Your assignment -
Render every line of text in the entries below as a Markdown table with the columns Row and Text line, skipping blank lines. Leave the pictures out of the table.

Data for review -
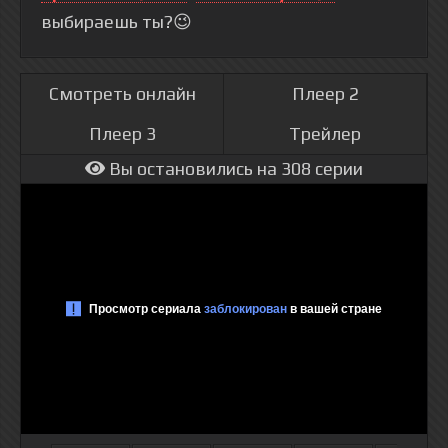
выбираешь ты?😉
Смотреть онлайн
Плеер 2
Плеер 3
Трейлер
Вы остановились на 308 серии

Problem solution -
| Row | Text line |
|---|---|
| 1 | выбираешь ты?😉 |
| 2 | Смотреть онлайн |
| 3 | Плеер 2 |
| 4 | Плеер 3 |
| 5 | Трейлер |
| 6 | Вы остановились на 308 серии |